Sometimes quick thinking pays off

Many, if not most of us saw the reports and the story regarding the cargo ship that ran aground last month in the English Channel. What you may not have seen or heard about is the quick thinking and decision making of the Captain and crew that saved their lives, a vast majority of the cargo and the ship itself. Aboard this vessel were several vehicles bound for various destinations which obviously experienced a delay in delivery to their destinations. Although this delay may be an inconvenience, the actions of the Captain and crew were lifesaving as well as saving a large amount of product for the companies who have trusted this shipping company with the delivery of their products.

The name of the ship is the Hoegh Osaka which spent three weeks sitting at a fifty-degree angle on the Bramble Bank sandbar. The ship owners Hoegh Autoliners stated this 51,000-ton ship “developed a severe list shortly after she left port” and the pilot and master made the decision to save the ship and the crew by grouding it on the bank near Southampton. With such a severe angle of lean many of the cars onboard were damaged as reports through several new sources, but what might not have been reported was most of the cars on board were undamaged and some were even able to be driven out under their own power.
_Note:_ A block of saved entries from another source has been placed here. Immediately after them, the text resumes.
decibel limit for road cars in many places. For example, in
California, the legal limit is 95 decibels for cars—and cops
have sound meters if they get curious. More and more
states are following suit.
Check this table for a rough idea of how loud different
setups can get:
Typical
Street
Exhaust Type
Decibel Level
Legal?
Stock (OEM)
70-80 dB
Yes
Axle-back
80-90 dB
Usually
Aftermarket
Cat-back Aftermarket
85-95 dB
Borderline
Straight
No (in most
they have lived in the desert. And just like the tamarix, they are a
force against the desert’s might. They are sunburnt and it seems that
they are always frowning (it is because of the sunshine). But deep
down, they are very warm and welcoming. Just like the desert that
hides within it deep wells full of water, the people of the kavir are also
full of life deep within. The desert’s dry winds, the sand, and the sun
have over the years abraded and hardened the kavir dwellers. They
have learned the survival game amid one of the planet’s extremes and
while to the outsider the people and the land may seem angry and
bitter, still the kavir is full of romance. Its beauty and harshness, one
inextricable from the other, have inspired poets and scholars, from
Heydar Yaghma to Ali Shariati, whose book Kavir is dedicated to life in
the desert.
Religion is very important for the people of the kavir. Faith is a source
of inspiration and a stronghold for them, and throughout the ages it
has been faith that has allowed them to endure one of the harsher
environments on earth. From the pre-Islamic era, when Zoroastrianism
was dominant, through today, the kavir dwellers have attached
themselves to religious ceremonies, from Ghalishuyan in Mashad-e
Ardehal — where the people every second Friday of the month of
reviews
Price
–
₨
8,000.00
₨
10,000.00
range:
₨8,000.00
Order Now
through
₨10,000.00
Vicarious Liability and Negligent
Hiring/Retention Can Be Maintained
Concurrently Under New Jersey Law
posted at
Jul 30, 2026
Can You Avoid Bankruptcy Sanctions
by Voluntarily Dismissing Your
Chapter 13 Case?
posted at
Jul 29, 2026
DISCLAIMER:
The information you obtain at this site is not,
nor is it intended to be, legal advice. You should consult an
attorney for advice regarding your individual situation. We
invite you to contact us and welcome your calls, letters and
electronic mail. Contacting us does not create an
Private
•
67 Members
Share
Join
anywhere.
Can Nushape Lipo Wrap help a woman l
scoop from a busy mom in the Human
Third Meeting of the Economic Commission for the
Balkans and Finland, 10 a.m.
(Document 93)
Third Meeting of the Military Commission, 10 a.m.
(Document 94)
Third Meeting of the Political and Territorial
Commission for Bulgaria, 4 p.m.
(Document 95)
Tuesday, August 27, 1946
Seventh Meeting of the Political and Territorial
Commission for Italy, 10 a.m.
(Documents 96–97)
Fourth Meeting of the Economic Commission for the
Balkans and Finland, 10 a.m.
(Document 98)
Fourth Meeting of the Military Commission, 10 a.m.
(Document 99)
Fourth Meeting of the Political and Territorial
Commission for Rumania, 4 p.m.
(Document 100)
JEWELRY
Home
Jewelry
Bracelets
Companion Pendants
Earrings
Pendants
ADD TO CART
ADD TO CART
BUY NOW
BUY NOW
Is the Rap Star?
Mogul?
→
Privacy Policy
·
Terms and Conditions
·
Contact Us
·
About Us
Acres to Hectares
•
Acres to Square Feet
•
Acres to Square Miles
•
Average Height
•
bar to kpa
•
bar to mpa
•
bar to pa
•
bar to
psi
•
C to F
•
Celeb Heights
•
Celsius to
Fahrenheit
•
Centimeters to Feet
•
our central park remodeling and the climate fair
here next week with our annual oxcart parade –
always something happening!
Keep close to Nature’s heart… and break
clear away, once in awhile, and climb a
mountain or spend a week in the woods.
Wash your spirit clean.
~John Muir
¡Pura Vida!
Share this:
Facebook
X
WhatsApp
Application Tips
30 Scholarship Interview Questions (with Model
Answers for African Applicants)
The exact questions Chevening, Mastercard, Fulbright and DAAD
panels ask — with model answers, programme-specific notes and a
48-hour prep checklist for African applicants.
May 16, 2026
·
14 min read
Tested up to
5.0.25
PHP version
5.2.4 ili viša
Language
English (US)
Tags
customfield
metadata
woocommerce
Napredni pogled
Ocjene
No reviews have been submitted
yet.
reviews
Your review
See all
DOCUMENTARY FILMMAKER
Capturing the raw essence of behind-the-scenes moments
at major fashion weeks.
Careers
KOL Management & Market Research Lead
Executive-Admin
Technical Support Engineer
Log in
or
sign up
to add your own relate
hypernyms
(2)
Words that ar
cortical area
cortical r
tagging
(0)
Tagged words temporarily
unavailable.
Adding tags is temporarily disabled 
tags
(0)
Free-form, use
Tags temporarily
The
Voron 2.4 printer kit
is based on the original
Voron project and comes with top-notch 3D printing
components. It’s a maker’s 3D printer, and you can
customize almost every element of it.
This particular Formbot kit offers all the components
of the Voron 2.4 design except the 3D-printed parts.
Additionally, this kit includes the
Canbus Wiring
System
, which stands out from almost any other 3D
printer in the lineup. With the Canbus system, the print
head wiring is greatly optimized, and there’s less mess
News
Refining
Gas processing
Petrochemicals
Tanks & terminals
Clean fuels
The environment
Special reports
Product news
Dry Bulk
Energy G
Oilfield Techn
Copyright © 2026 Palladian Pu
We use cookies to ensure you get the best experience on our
Originally, with a massive amount of rumors flying about what cars were aboard the vessel, speculations were there was ten percent of Bentley’s annual product aboard the vessel, which turned out to be completely false. What actually were aboard this ship were 1200 JLR products and 65 Minis. With this ship sitting for so long at this angle the expectation was a majority of the vehicles would be damaged beyond repair, but the salvage crew took painstaking care in balancing this ship then offloaded the vehicles from the vessel.

Many cars were damaged, and those that were will most likely never make it to dealerships as many dealers do not want deliver of a vehicle they immediately have to repair, especially when there have been no previous owners. Because of the swift thinking of the Captain and crew aboard the ship was saved, a majority of the cargo was saved and most importantly those aboard were saved. What could have been a catastrophic event turned out to be a saving opportunity for those aboard the Hoegh Osaka.

What might happen to the vehicles that were damaged during the tilt of the ship? I would venture a guess many of them will go up for auction allowing smart auction shoppers to become owners of cars that not only have low miles, but in many cases no miles. Some of these vehicles may only require minor body work to look like new and others may require more in depth repair to be conducted, either way this accident can turn out the be a good thing all the way around, especially for the crewmembers whose lives were saved.